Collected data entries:
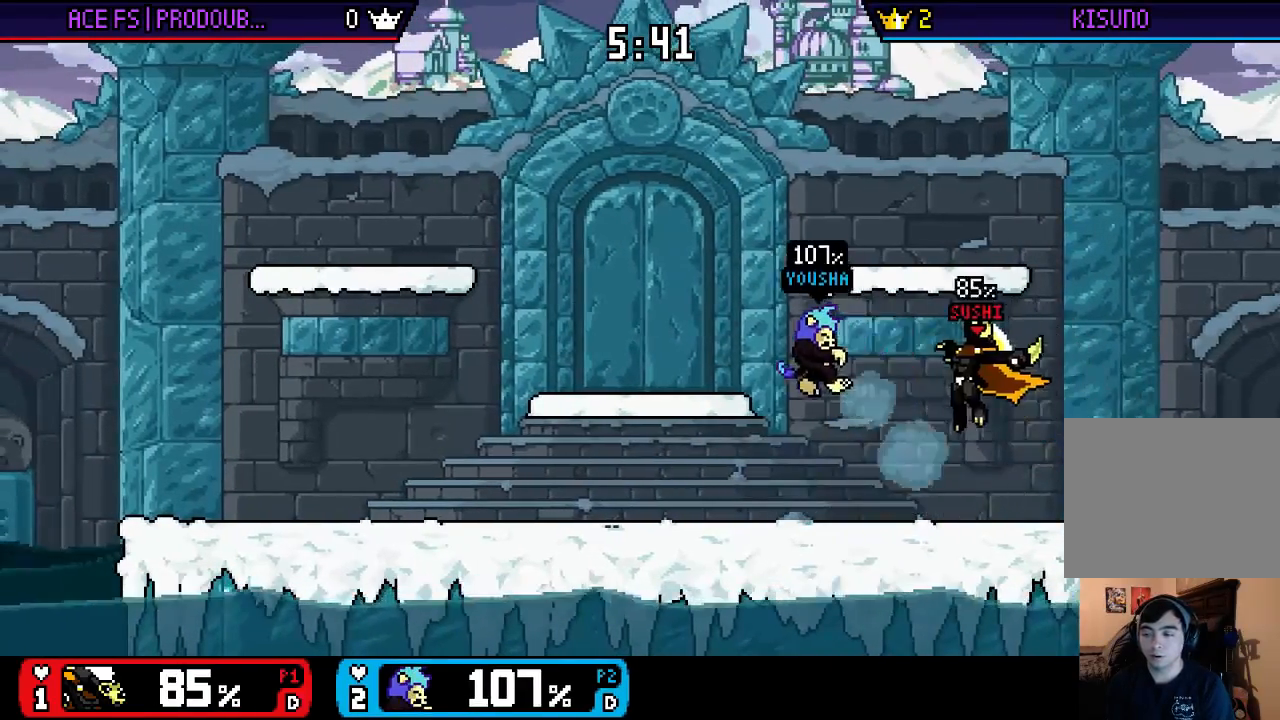
{"buttons": [], "left_stick": "center", "right_stick": "center", "events": [[117, "X", "up"], [150, "left_stick", "up-left"], [283, "left_stick", "down"], [450, "left_stick", "center"]]}
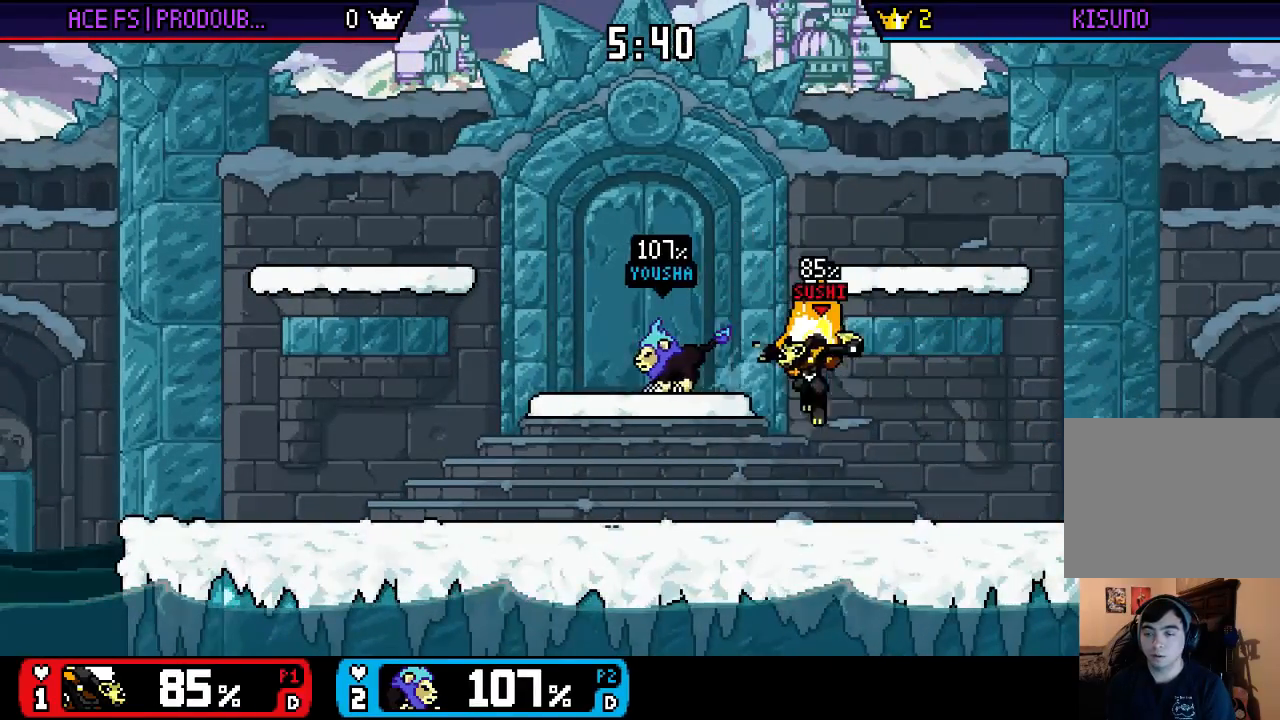
{"buttons": [], "left_stick": "left", "right_stick": "center", "events": [[83, "left_stick", "left"], [150, "X", "down"], [217, "A", "down"], [283, "X", "up"], [383, "A", "up"]]}
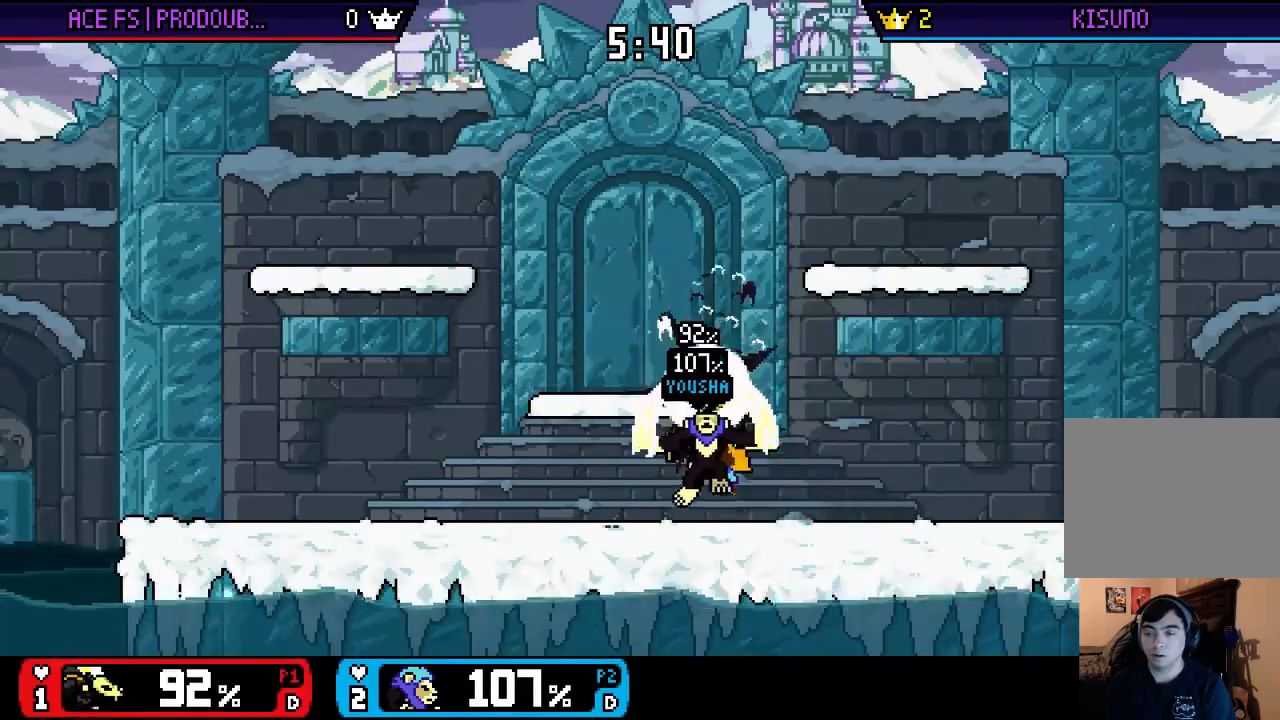
{"buttons": [], "left_stick": "center", "right_stick": "center", "events": [[350, "left_stick", "center"]]}
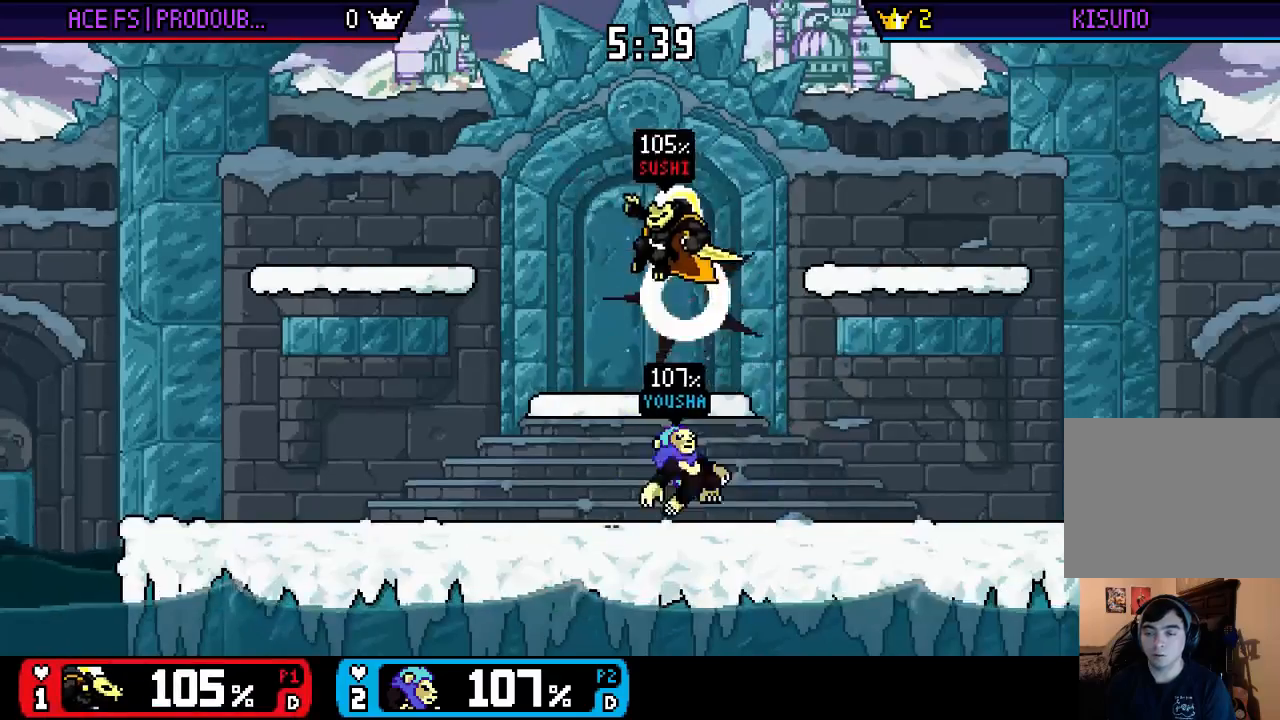
{"buttons": [], "left_stick": "right", "right_stick": "center", "events": [[50, "left_stick", "right"]]}
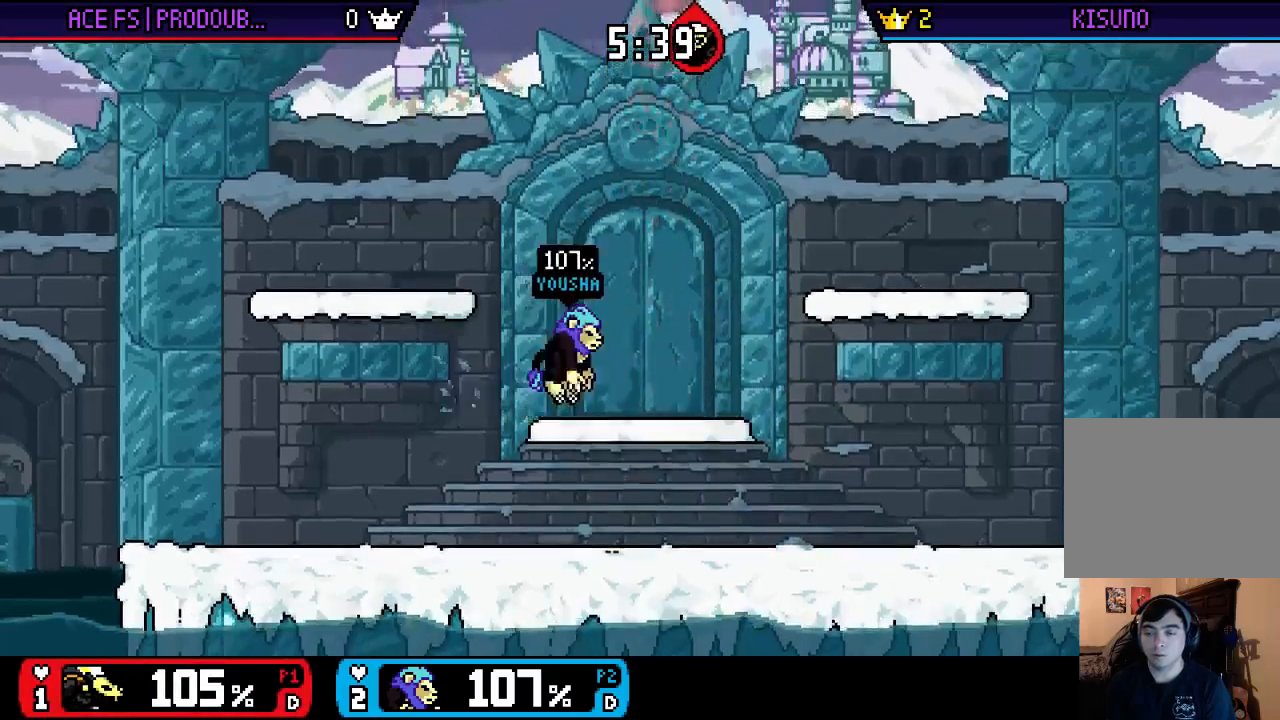
{"buttons": ["X"], "left_stick": "right", "right_stick": "center", "events": [[83, "X", "down"], [150, "X", "up"], [217, "X", "down"]]}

Work required
Which lines above contain "down"? Show each of them.

Output below
{"buttons": [], "left_stick": "center", "right_stick": "center", "events": [[117, "X", "up"], [150, "left_stick", "up-left"], [283, "left_stick", "down"], [450, "left_stick", "center"]]}
{"buttons": [], "left_stick": "left", "right_stick": "center", "events": [[83, "left_stick", "left"], [150, "X", "down"], [217, "A", "down"], [283, "X", "up"], [383, "A", "up"]]}
{"buttons": ["X"], "left_stick": "right", "right_stick": "center", "events": [[83, "X", "down"], [150, "X", "up"], [217, "X", "down"]]}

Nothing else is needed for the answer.